Asked by a complimentary follower to write an "America Is Still Great" piece on his blog, nationally known columnist Matt Walsh responded:
"I’m sorry but I can’t give you exactly what you want, unless you want something better and truer than the sort of fraudulent ‘hopefulness’ and ‘optimism’ most people seek these days. . . . They want it like funnel cake: sweet, empty and quickly digested. I could give you that, but I won’t. I could write patronizing, pandering nonsense telling you everything is fine, this country is awesome, and the future will be bright and filled with lollipops and puppy dog farts.
"But what good would it do, besides win me some PR points? If you want hope, it needs to be planted firmly in truth, or else it’s like administering morphine while you die of kidney failure. It’ll make you feel better for a time, but it won’t save you."
What Mr. Walsh says about the American electorate also applies to the pop-Christianity out there, and could easily be spoken by any faithful Lutheran pastor and echoed in the congregations that maintain and "contend for the faith that was once for all delivered to the saints," as per Jude v. 3.
Our Lutheran churches and pastors don't tell you to, "Be happy, it's all good"--or, for that matter, to "Be good and it's all going to be happy." One look around, one newscast, tells you otherwise. And if that's not enough, the truth of Eden lost and fallen man cannot be overcome by any amount of happy thoughts or the power of optimism. That truth is that "the wages of sin is still death (Romans 6:23) , just as it has been since the man and woman God first created perfect to live forever, decided they needed something better and truer than everything God had created for them.
The message of Scripture, the Good News the Church has been given to proclaim to the world and by which the baptized believer is saved, is much better and truer and more substantial than anything those charismatic politicians and pop-Christian motivators have to offer.

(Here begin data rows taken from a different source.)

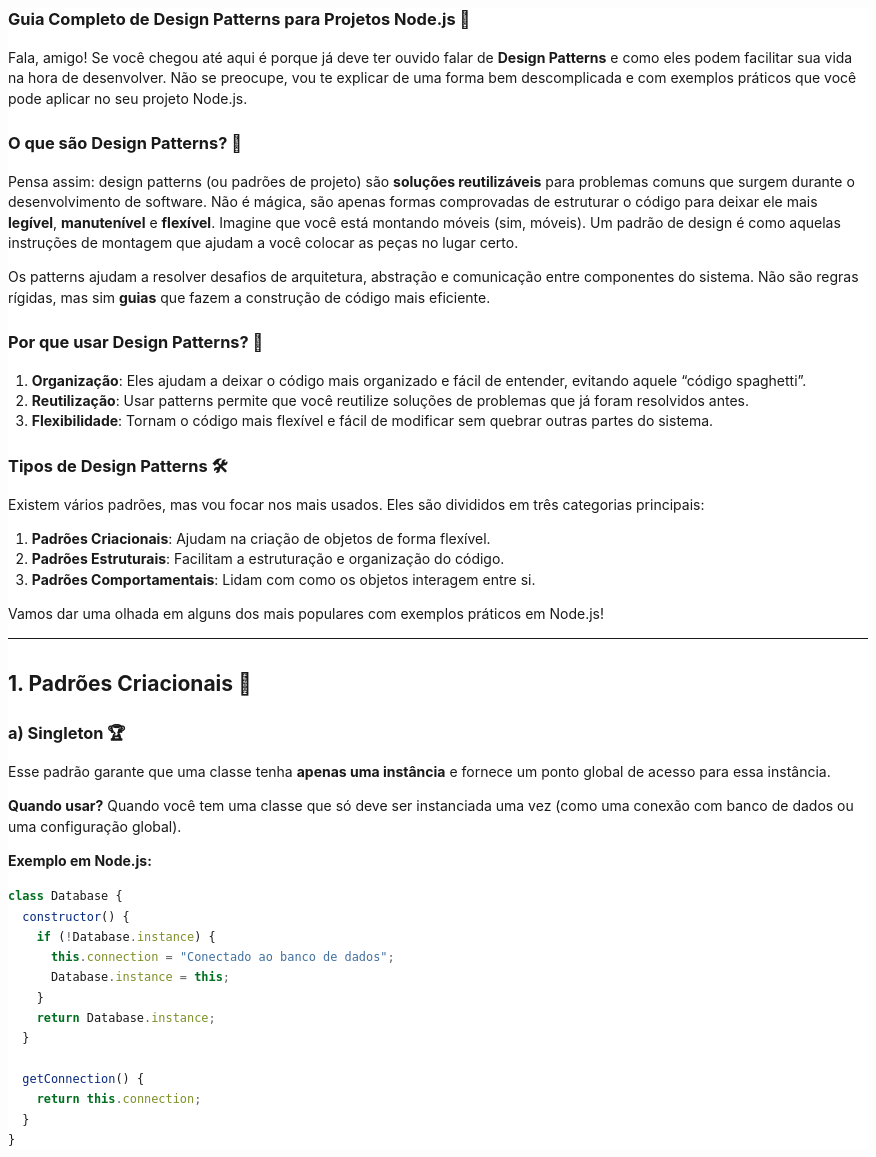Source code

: ### Guia Completo de **Design Patterns** para Projetos Node.js 🚀

Fala, amigo! Se você chegou até aqui é porque já deve ter ouvido falar de **Design Patterns** e como eles podem facilitar sua vida na hora de desenvolver. Não se preocupe, vou te explicar de uma forma bem descomplicada e com exemplos práticos que você pode aplicar no seu projeto Node.js.

### O que são **Design Patterns**? 🤔

Pensa assim: design patterns (ou padrões de projeto) são **soluções reutilizáveis** para problemas comuns que surgem durante o desenvolvimento de software. Não é mágica, são apenas formas comprovadas de estruturar o código para deixar ele mais **legível**, **manutenível** e **flexível**. Imagine que você está montando móveis (sim, móveis). Um padrão de design é como aquelas instruções de montagem que ajudam a você colocar as peças no lugar certo.

Os patterns ajudam a resolver desafios de arquitetura, abstração e comunicação entre componentes do sistema. Não são regras rígidas, mas sim **guias** que fazem a construção de código mais eficiente.

### Por que usar Design Patterns? 🤩

1. **Organização**: Eles ajudam a deixar o código mais organizado e fácil de entender, evitando aquele “código spaghetti”.
2. **Reutilização**: Usar patterns permite que você reutilize soluções de problemas que já foram resolvidos antes.
3. **Flexibilidade**: Tornam o código mais flexível e fácil de modificar sem quebrar outras partes do sistema.

### Tipos de Design Patterns 🛠️

Existem vários padrões, mas vou focar nos mais usados. Eles são divididos em três categorias principais:

1. **Padrões Criacionais**: Ajudam na criação de objetos de forma flexível.
2. **Padrões Estruturais**: Facilitam a estruturação e organização do código.
3. **Padrões Comportamentais**: Lidam com como os objetos interagem entre si.

Vamos dar uma olhada em alguns dos mais populares com exemplos práticos em Node.js!

---

## 1. **Padrões Criacionais** 🌱

### a) Singleton 🏆

Esse padrão garante que uma classe tenha **apenas uma instância** e fornece um ponto global de acesso para essa instância.

**Quando usar?** Quando você tem uma classe que só deve ser instanciada uma vez (como uma conexão com banco de dados ou uma configuração global).

**Exemplo em Node.js:**

```javascript
class Database {
  constructor() {
    if (!Database.instance) {
      this.connection = "Conectado ao banco de dados";
      Database.instance = this;
    }
    return Database.instance;
  }

  getConnection() {
    return this.connection;
  }
}

```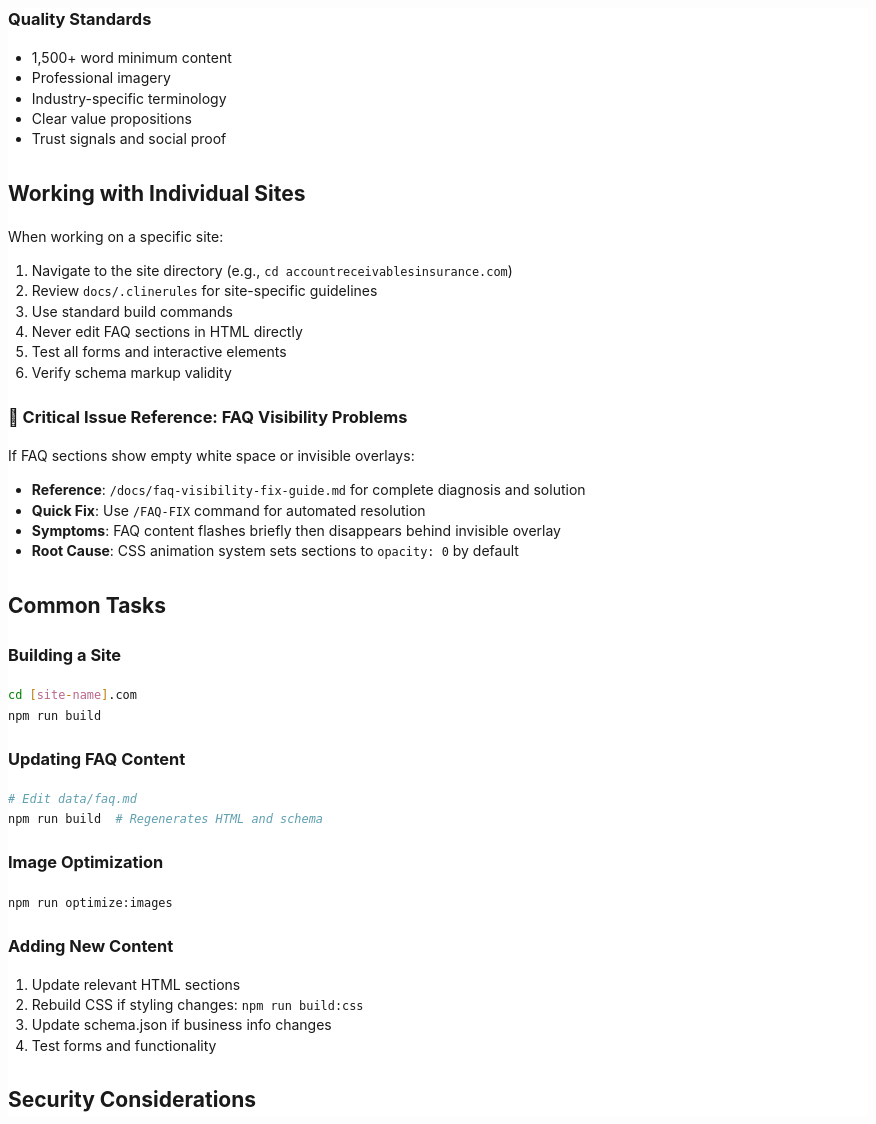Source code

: ### Quality Standards
- 1,500+ word minimum content
- Professional imagery
- Industry-specific terminology
- Clear value propositions
- Trust signals and social proof

## Working with Individual Sites

When working on a specific site:
1. Navigate to the site directory (e.g., `cd accountreceivablesinsurance.com`)
2. Review `docs/.clinerules` for site-specific guidelines
3. Use standard build commands
4. Never edit FAQ sections in HTML directly
5. Test all forms and interactive elements
6. Verify schema markup validity

### 🚨 Critical Issue Reference: FAQ Visibility Problems
If FAQ sections show empty white space or invisible overlays:
- **Reference**: `/docs/faq-visibility-fix-guide.md` for complete diagnosis and solution
- **Quick Fix**: Use `/FAQ-FIX` command for automated resolution
- **Symptoms**: FAQ content flashes briefly then disappears behind invisible overlay
- **Root Cause**: CSS animation system sets sections to `opacity: 0` by default

## Common Tasks

### Building a Site
```bash
cd [site-name].com
npm run build
```

### Updating FAQ Content
```bash
# Edit data/faq.md
npm run build  # Regenerates HTML and schema
```

### Image Optimization
```bash
npm run optimize:images
```

### Adding New Content
1. Update relevant HTML sections
2. Rebuild CSS if styling changes: `npm run build:css`
3. Update schema.json if business info changes
4. Test forms and functionality

## Security Considerations

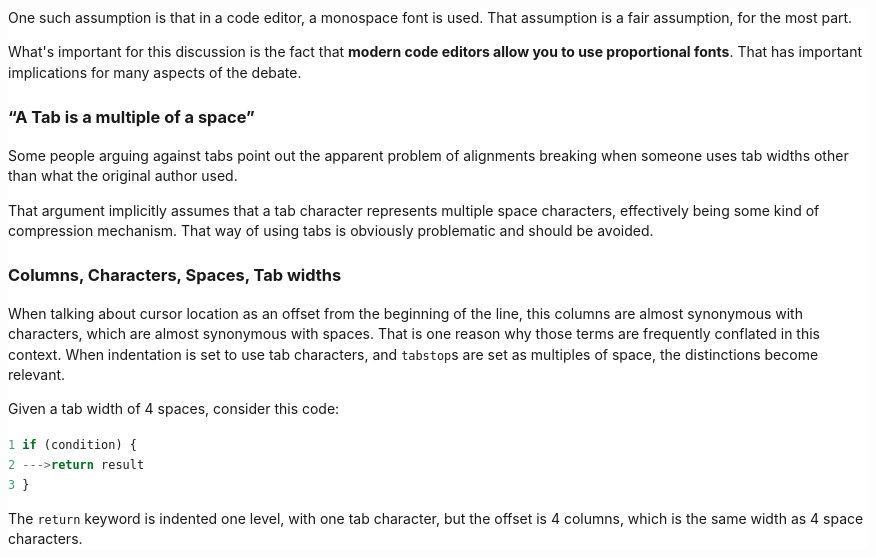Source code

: One such assumption is that in a code editor, a monospace font is used. That assumption is a fair assumption, for the most part.

What's important for this discussion is the fact that **modern code editors allow you to use proportional fonts**. That has important implications for many aspects of the debate.


### “A Tab is a multiple of a space”
Some people arguing against tabs point out the apparent problem of alignments breaking when someone uses tab widths other than what the original author used.

That argument implicitly assumes that a tab character represents multiple space characters, effectively being some kind of compression mechanism. That way of using tabs is obviously problematic and should be avoided.


### Columns, Characters, Spaces, Tab widths
When talking about cursor location as an offset from the beginning of the line, this columns are almost synonymous with characters, which are almost synonymous with spaces. That is one reason why those terms are frequently conflated in this context. When indentation is set to use tab characters, and `tabstop`s are set as multiples of space, the distinctions become relevant.

Given a tab width of 4 spaces, consider this code:
```js
1 if (condition) {
2 --->return result
3 }
```
The `return` keyword is indented one level, with one tab character, but the offset is 4 columns, which is the same width as 4 space characters.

We have something far better, a hope for which we eagerly, yet patiently wait in faith along with the litany of the faithful saints of which Scripture speaks:
"And all these, though commended through their faith, did not receive what was promised, since God had provided something better for us, that apart from us they should not be made perfect." Hebrews 11:39-40
Our Lutheran churches and pastors exist for the sole purpose of delivering that which sinful men need most, that without which they cannot be saved, and that from which the other ancillary gifts of the Spirit proceed-- the grace of God in Christ Jesus that forgives sins and gives eternal life to all who believe it.

 "1] So that we may obtain this faith, the Ministry of Teaching the Gospel and administering the Sacraments was instituted. 2] Through the Word and Sacraments, as through instruments, the Holy Spirit is given (John 20:22). He works faith, when and where it pleases God (John 3:8), in those who hear 3] the good news that God justifies those who believe that they are received into grace for Christ's sake. This happens not through our own merits, but for Christ's sake.
4] Our churches condemn [all churches and teachers] who think that through their own preparations and works the Holy Spirit comes to them without the external Word." [Augsburg Confession Article V: of The Ministry]
If you want hope, firmly planted in truth, that doesn’t just get you through the day but lasts forever, find a Lutheran Church and pastor that deliver the goods week after week, Sunday after Sunday, in the Word and Sacrament of the Divine Service.
We leave the funnel cakes and puppy dog farts to others--or at least save them for our picnics and bazaars.